## Directive
From the first record to the last, write out each one exactly.

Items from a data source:
▶
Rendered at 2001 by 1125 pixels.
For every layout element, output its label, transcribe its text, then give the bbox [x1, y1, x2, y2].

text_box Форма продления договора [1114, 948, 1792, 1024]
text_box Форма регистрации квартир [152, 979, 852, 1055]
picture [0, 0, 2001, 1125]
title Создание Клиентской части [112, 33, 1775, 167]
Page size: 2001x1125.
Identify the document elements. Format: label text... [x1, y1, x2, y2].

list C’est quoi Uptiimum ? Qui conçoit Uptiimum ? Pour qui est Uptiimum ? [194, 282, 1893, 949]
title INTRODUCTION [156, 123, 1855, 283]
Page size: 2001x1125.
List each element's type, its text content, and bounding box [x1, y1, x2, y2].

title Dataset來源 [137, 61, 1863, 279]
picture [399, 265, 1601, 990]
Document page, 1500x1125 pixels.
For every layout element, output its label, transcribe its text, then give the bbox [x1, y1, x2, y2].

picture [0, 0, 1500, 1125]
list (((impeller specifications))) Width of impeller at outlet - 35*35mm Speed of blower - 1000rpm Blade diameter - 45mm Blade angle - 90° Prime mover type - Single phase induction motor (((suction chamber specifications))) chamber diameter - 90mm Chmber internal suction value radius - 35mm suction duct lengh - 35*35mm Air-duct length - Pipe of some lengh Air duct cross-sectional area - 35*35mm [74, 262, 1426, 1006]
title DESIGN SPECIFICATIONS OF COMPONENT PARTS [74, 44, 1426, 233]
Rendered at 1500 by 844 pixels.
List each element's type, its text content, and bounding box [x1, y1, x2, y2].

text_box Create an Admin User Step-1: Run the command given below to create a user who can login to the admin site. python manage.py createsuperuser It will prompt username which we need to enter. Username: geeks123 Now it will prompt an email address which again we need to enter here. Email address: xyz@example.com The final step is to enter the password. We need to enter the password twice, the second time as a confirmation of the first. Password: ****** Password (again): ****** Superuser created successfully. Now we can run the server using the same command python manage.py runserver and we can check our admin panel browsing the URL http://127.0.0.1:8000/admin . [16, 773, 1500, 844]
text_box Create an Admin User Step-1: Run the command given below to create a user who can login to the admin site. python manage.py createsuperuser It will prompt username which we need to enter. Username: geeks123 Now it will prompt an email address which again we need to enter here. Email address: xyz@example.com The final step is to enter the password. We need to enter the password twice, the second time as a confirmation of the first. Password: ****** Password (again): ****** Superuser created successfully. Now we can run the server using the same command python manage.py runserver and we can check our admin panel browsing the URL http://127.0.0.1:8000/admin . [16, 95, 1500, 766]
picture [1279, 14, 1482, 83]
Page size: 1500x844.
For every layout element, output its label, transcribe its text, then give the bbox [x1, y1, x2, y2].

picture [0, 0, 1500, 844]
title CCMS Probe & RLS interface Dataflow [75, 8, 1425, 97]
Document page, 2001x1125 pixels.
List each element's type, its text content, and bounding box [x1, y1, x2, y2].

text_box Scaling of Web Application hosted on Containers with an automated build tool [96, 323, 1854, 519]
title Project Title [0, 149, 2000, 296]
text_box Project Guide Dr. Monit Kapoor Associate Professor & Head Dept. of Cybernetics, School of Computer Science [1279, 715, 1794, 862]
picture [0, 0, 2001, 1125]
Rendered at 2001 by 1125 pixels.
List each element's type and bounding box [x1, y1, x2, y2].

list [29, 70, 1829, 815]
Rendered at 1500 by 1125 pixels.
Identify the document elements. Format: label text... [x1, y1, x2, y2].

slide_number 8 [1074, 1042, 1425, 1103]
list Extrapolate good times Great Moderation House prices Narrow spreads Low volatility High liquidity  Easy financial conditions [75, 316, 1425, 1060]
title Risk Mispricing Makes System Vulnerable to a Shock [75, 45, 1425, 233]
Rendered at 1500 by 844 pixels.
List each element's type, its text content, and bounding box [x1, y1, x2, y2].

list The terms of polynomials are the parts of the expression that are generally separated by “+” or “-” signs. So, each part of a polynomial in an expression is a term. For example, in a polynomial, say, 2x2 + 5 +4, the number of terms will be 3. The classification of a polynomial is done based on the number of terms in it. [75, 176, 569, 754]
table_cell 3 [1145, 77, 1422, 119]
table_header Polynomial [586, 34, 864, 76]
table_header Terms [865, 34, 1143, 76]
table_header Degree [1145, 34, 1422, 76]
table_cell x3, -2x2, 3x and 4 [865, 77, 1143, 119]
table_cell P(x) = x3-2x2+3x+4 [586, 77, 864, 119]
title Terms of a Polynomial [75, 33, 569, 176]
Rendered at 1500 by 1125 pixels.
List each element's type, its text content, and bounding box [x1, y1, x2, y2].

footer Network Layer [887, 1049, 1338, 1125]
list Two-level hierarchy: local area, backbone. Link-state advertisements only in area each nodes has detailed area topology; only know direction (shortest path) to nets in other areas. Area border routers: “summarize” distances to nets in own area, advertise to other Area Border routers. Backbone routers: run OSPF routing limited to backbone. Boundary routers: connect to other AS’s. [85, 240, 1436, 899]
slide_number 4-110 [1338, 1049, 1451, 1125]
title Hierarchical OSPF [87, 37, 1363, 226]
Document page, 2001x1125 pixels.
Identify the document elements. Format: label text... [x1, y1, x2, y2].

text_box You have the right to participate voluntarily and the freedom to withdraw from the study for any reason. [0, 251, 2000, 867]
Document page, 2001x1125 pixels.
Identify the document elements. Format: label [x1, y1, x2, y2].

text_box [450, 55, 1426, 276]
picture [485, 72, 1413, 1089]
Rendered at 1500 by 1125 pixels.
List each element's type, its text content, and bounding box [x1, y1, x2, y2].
◀
## Task answer
Rendered at 2001 by 1125 pixels.
For every layout element, output its label, transcribe its text, then give the bbox [x1, y1, x2, y2].

text_box Форма продления договора [1114, 948, 1792, 1024]
text_box Форма регистрации квартир [152, 979, 852, 1055]
picture [0, 0, 2001, 1125]
title Создание Клиентской части [112, 33, 1775, 167]
Page size: 2001x1125.
Identify the document elements. Format: label text... [x1, y1, x2, y2].

list C’est quoi Uptiimum ? Qui conçoit Uptiimum ? Pour qui est Uptiimum ? [194, 282, 1893, 949]
title INTRODUCTION [156, 123, 1855, 283]
Page size: 2001x1125.
List each element's type, its text content, and bounding box [x1, y1, x2, y2].

title Dataset來源 [137, 61, 1863, 279]
picture [399, 265, 1601, 990]
Document page, 1500x1125 pixels.
For every layout element, output its label, transcribe its text, then give the bbox [x1, y1, x2, y2].

picture [0, 0, 1500, 1125]
list (((impeller specifications))) Width of impeller at outlet - 35*35mm Speed of blower - 1000rpm Blade diameter - 45mm Blade angle - 90° Prime mover type - Single phase induction motor (((suction chamber specifications))) chamber diameter - 90mm Chmber internal suction value radius - 35mm suction duct lengh - 35*35mm Air-duct length - Pipe of some lengh Air duct cross-sectional area - 35*35mm [74, 262, 1426, 1006]
title DESIGN SPECIFICATIONS OF COMPONENT PARTS [74, 44, 1426, 233]
Rendered at 1500 by 844 pixels.
List each element's type, its text content, and bounding box [x1, y1, x2, y2].

text_box Create an Admin User Step-1: Run the command given below to create a user who can login to the admin site. python manage.py createsuperuser It will prompt username which we need to enter. Username: geeks123 Now it will prompt an email address which again we need to enter here. Email address: xyz@example.com The final step is to enter the password. We need to enter the password twice, the second time as a confirmation of the first. Password: ****** Password (again): ****** Superuser created successfully. Now we can run the server using the same command python manage.py runserver and we can check our admin panel browsing the URL http://127.0.0.1:8000/admin . [16, 773, 1500, 844]
text_box Create an Admin User Step-1: Run the command given below to create a user who can login to the admin site. python manage.py createsuperuser It will prompt username which we need to enter. Username: geeks123 Now it will prompt an email address which again we need to enter here. Email address: xyz@example.com The final step is to enter the password. We need to enter the password twice, the second time as a confirmation of the first. Password: ****** Password (again): ****** Superuser created successfully. Now we can run the server using the same command python manage.py runserver and we can check our admin panel browsing the URL http://127.0.0.1:8000/admin . [16, 95, 1500, 766]
picture [1279, 14, 1482, 83]
Page size: 1500x844.
For every layout element, output its label, transcribe its text, then give the bbox [x1, y1, x2, y2].

picture [0, 0, 1500, 844]
title CCMS Probe & RLS interface Dataflow [75, 8, 1425, 97]
Document page, 2001x1125 pixels.
List each element's type, its text content, and bounding box [x1, y1, x2, y2].

text_box Scaling of Web Application hosted on Containers with an automated build tool [96, 323, 1854, 519]
title Project Title [0, 149, 2000, 296]
text_box Project Guide Dr. Monit Kapoor Associate Professor & Head Dept. of Cybernetics, School of Computer Science [1279, 715, 1794, 862]
picture [0, 0, 2001, 1125]
Rendered at 2001 by 1125 pixels.
List each element's type and bounding box [x1, y1, x2, y2].

list [29, 70, 1829, 815]
Rendered at 1500 by 1125 pixels.
Identify the document elements. Format: label text... [x1, y1, x2, y2].

slide_number 8 [1074, 1042, 1425, 1103]
list Extrapolate good times Great Moderation House prices Narrow spreads Low volatility High liquidity  Easy financial conditions [75, 316, 1425, 1060]
title Risk Mispricing Makes System Vulnerable to a Shock [75, 45, 1425, 233]
Rendered at 1500 by 844 pixels.
List each element's type, its text content, and bounding box [x1, y1, x2, y2].

list The terms of polynomials are the parts of the expression that are generally separated by “+” or “-” signs. So, each part of a polynomial in an expression is a term. For example, in a polynomial, say, 2x2 + 5 +4, the number of terms will be 3. The classification of a polynomial is done based on the number of terms in it. [75, 176, 569, 754]
table_cell 3 [1145, 77, 1422, 119]
table_header Polynomial [586, 34, 864, 76]
table_header Terms [865, 34, 1143, 76]
table_header Degree [1145, 34, 1422, 76]
table_cell x3, -2x2, 3x and 4 [865, 77, 1143, 119]
table_cell P(x) = x3-2x2+3x+4 [586, 77, 864, 119]
title Terms of a Polynomial [75, 33, 569, 176]
Rendered at 1500 by 1125 pixels.
List each element's type, its text content, and bounding box [x1, y1, x2, y2].

footer Network Layer [887, 1049, 1338, 1125]
list Two-level hierarchy: local area, backbone. Link-state advertisements only in area each nodes has detailed area topology; only know direction (shortest path) to nets in other areas. Area border routers: “summarize” distances to nets in own area, advertise to other Area Border routers. Backbone routers: run OSPF routing limited to backbone. Boundary routers: connect to other AS’s. [85, 240, 1436, 899]
slide_number 4-110 [1338, 1049, 1451, 1125]
title Hierarchical OSPF [87, 37, 1363, 226]
Document page, 2001x1125 pixels.
Identify the document elements. Format: label text... [x1, y1, x2, y2].

text_box You have the right to participate voluntarily and the freedom to withdraw from the study for any reason. [0, 251, 2000, 867]
Document page, 2001x1125 pixels.
Identify the document elements. Format: label [x1, y1, x2, y2].

text_box [450, 55, 1426, 276]
picture [485, 72, 1413, 1089]
Rendered at 1500 by 1125 pixels.
List each element's type, its text content, and bounding box [x1, y1, x2, y2].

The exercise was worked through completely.